Yuval Moskovitch

University of Michigan

Position: Postdoctoral Researcher
Rising Stars year of participation: 2021
Bio

Yuval is a postdoctoral researcher in the Database Research Group at the University of Michigan hosted by Prof. H. V. Jagadish. Her research is centered around data management advanced database applications provenance and process analysis. In her current research she focuses on data management for fairness and responsible data science. Yuval obtained her Ph.D. in Computer Science from Tel Aviv University under the supervision of Prof. Daniel Deutch. She completed a BSc in Software Engineering and MSc in Computer Science at Ben Gurion University. Yuval is the recipient of several awards including the Shulamit Aloni Scholarship for Advancing Women in Science by the Israeli Ministry of Science and Technology and the Data Science Fellowship for outstanding postdocs of the planning and budgeting committee of the council for higher education.

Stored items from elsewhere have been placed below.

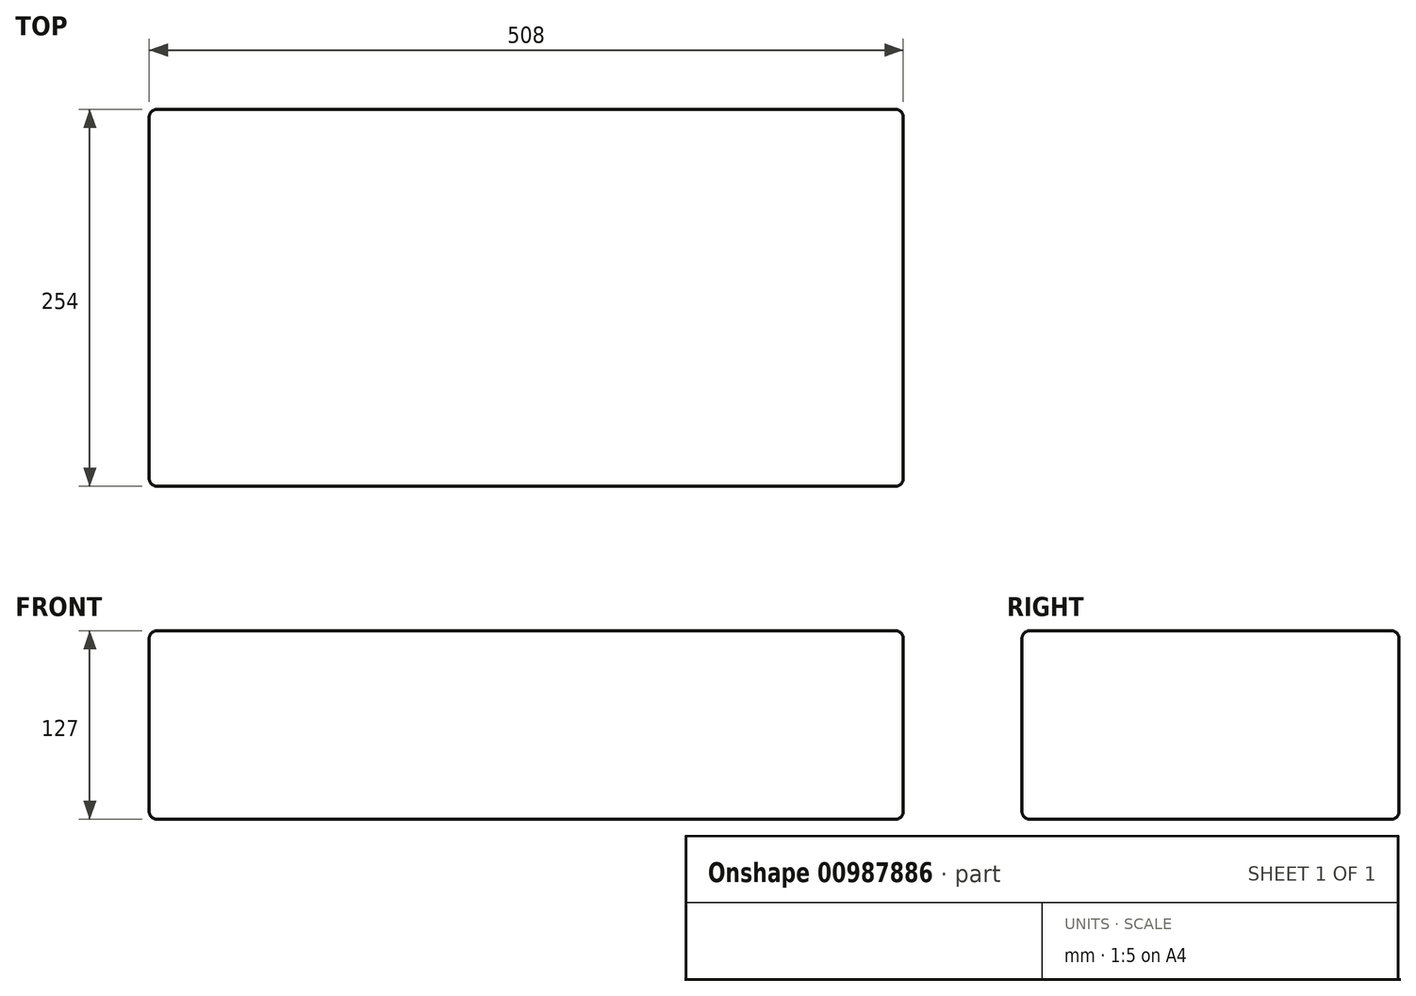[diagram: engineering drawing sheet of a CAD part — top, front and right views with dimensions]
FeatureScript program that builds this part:
annotation { "Feature Type Name" : "Feature", "Feature Type Description" : "" }
export const myFeature = defineFeature(function(context is Context, id is Id, definition is map)
    precondition{}
    {
        {
            var Q0;
            Q0=qCreatedBy(makeId("Top.planeOp"),FACE);
            var sketch = newSketch(context, id + "F0", { "sketchPlane" : qUnion([Q0])});
            skLineSegment(sketch, "E0.bottom", {"start": v(-433.24, 217.22) * mm, "end": v(74.76, 217.22) * mm});
            skLineSegment(sketch, "E0.top", {"start": v(-433.24, -36.78) * mm, "end": v(74.76, -36.78) * mm});
            skLineSegment(sketch, "E0.left", {"start": v(-433.24, 217.22) * mm, "end": v(-433.24, -36.78) * mm});
            skLineSegment(sketch, "E0.right", {"start": v(74.76, 217.22) * mm, "end": v(74.76, -36.78) * mm});
            skSolve(sketch);
        }
        {
            var Q0;
            Q0=makeQuery(id+"F0.imprint","IMPRINT",FACE,{"disambiguationData":[TD([[makeQuery(id+"F0.imprint","IMPRINT",EDGE,{"derivedFrom":sQuery(id+"F0.wireOp",EDGE,"E0.bottom")}),-1.0]])]});
            extrude(context, id + "F1", {"entities" : qUnion([Q0]), "depth" : 127 * mm, "offsetDistance" : 25.4 * mm});
        }
        {
            var Q0;
            Q0=makeQuery(id+"F1.opExtrude","SWEPT_EDGE",EDGE,{"disambiguationData":[OSD([sQuery(id+"F0.wireOp",EDGE,"E0.top"),sQuery(id+"F0.wireOp",EDGE,"E0.left")])]});
            var Q1;
            Q1=makeQuery(id+"F1.opExtrude","CAP_EDGE",EDGE,{"disambiguationData":[OSD([sQuery(id+"F0.wireOp",EDGE,"E0.top")])],"isStart":false});
            var Q2;
            Q2=makeQuery(id+"F1.opExtrude","CAP_EDGE",EDGE,{"disambiguationData":[OSD([sQuery(id+"F0.wireOp",EDGE,"E0.left")])],"isStart":false});
            var Q3;
            Q3=makeQuery(id+"F1.opExtrude","SWEPT_EDGE",EDGE,{"disambiguationData":[OSD([sQuery(id+"F0.wireOp",EDGE,"E0.bottom"),sQuery(id+"F0.wireOp",EDGE,"E0.left")])]});
            var Q4;
            Q4=makeQuery(id+"F1.opExtrude","CAP_EDGE",EDGE,{"disambiguationData":[OSD([sQuery(id+"F0.wireOp",EDGE,"E0.bottom")])],"isStart":false});
            var Q5;
            Q5=makeQuery(id+"F1.opExtrude","CAP_EDGE",EDGE,{"disambiguationData":[OSD([sQuery(id+"F0.wireOp",EDGE,"E0.left")])],"isStart":true});
            var Q6;
            Q6=makeQuery(id+"F1.opExtrude","CAP_EDGE",EDGE,{"disambiguationData":[OSD([sQuery(id+"F0.wireOp",EDGE,"E0.bottom")])],"isStart":true});
            var Q7;
            Q7=makeQuery(id+"F1.opExtrude","CAP_EDGE",EDGE,{"disambiguationData":[OSD([sQuery(id+"F0.wireOp",EDGE,"E0.top")])],"isStart":true});
            var Q8;
            Q8=makeQuery(id+"F1.opExtrude","CAP_EDGE",EDGE,{"disambiguationData":[OSD([sQuery(id+"F0.wireOp",EDGE,"E0.right")])],"isStart":true});
            var Q9;
            Q9=makeQuery(id+"F1.opExtrude","SWEPT_EDGE",EDGE,{"disambiguationData":[OSD([sQuery(id+"F0.wireOp",EDGE,"E0.top"),sQuery(id+"F0.wireOp",EDGE,"E0.right")])]});
            var Q10;
            Q10=makeQuery(id+"F1.opExtrude","CAP_EDGE",EDGE,{"disambiguationData":[OSD([sQuery(id+"F0.wireOp",EDGE,"E0.right")])],"isStart":false});
            var Q11;
            Q11=makeQuery(id+"F1.opExtrude","SWEPT_EDGE",EDGE,{"disambiguationData":[OSD([sQuery(id+"F0.wireOp",EDGE,"E0.bottom"),sQuery(id+"F0.wireOp",EDGE,"E0.right")])]});
            fillet(context, id + "F2", {"entities" : qUnion([Q0, Q1, Q2, Q3, Q4, Q5, Q6, Q7, Q8, Q9, Q10, Q11]), "radius" : 5.08 * mm, "tangentPropagation" : true, "allowEdgeOverflow" : false});
        }
    });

Towards Reliable Data-Driven Decision Tools

Towards Reliable Data-Driven Decision Tools
The ubiquity of data in recent years has led to wide use of automated data-driven decision-making tools. These tools are gradually supplanting humans in a vast range of application domains from deciding who should get a loan to automated hiring student grading and even in assessing the risk of paroling convicted criminals. The growing dependence we developed on these tools in particular in domains where data-driven algorithmic decision-making may affect human life raises concerns regarding their reliability. Indeed with the increasing use of data-driven tools we also witness a large number of cases where these tools are biased or discriminate unfairly. In light of the reported cases users have reason to worry about the results produced by these tools. The research question then is how to make these tools more reliable. The need to address such concerns has been felt by many. There is a significant body of literature on fairness in AI on estimating the reliability of statements representing a document or dataset and so on. However of necessity most such works have addressed a particular narrow concern. The challenge for a data science pipeline is that it has to establish end-to-end reliability. In my research I develop methods that intervene in the development pipeline of data-driven systems at different points from the data collection phase through the data analysis and the assessment of the Machine Learning model. The proposed methods allow users to tackle various sources of bias by determining fitness-for-use of data before the model training analyzing the performance of the model to detect groups that are treated unfairly and assessing the quality of the results of aggregation queries which are commonly used by analysts throughout the development of data-driven decision tools.